# [SOURCE PASSAGE]
Misses a couple of the main things about vinyl: reduced temptation to skip tracks, and side-based thinking about and listening to your albums. It's a format for albums, or at least for halves of albums. You put on a side, and you play that side. If there's a single track that gets listened to on its own, it's probably track one on side A or B of an album. It affects how you experience and live with your music.

This would remain true if they sounded just like CDs but otherwise worked like vinyl.

4 days agoalabastervlog

Similarly, something I kind of miss is being "stuck" with an album.

When I was a teenager, I would occasionally buy a CD and put it in my car. A lot of the time, that was basically the only music I listened to for a month, maybe more, so I would become pretty intimately familiar with the album, and it would play continuously as I was driving. I would listen to all the songs on the album over and over again, and a lot of the time songs that I initially didn't like all that much actually became my favorites.

With the advent of Spotify and its brethren, it's much easier to only listen to songs that you instantly liked, because pretty much every song ever made is directly available to you.

Obviously, you can just play the whole album on Spotify, and maybe if you're self-disciplined enough then you could force yourself to listen to an album over and over again on there, but I have always found that pretty difficult, and my streaming ends up being kind of an echo chamber of stuff I already know I like.

To be clear, I do think that the streaming services are, generally speaking, much better than what we had in the 90's and early 2000's, but there are aspects that I miss.

4 days agotombert

This is one of those "the medium is the message" things. The album per se became a widespread art form because the message of LPs is the album. It's how you experience that medium. It was preceded by an era of long-form live high-art music and short-song-focused popular music, in early mass reproduced recordings and as played by folk and popular musicians—when we got LPs we started collecting those haphazardly onto albums for convenience, then artists began crafting the LPs as their own, whole works, or at least paying close attention to song arrangement and selection on them.

# [ENTRIES SHOWN]
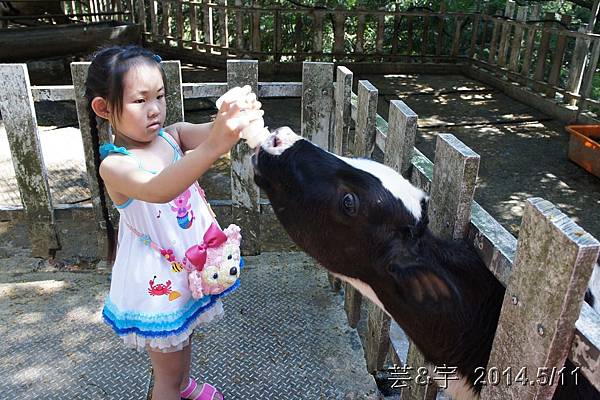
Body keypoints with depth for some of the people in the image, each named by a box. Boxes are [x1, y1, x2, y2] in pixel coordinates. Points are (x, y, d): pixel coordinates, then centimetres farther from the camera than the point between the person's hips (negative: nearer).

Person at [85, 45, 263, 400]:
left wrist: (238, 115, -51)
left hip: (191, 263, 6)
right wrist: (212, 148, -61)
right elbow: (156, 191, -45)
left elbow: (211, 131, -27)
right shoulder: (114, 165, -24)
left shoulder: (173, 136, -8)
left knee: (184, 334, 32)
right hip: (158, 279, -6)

# [WORK REQUEST]
Render in French this sentence from the passage on album listening: "It's a format for albums, or at least for halves of albums."

# [EXPECTED OUTPUT]
C'est un format pour les albums, ou du moins pour des moitiés d'albums.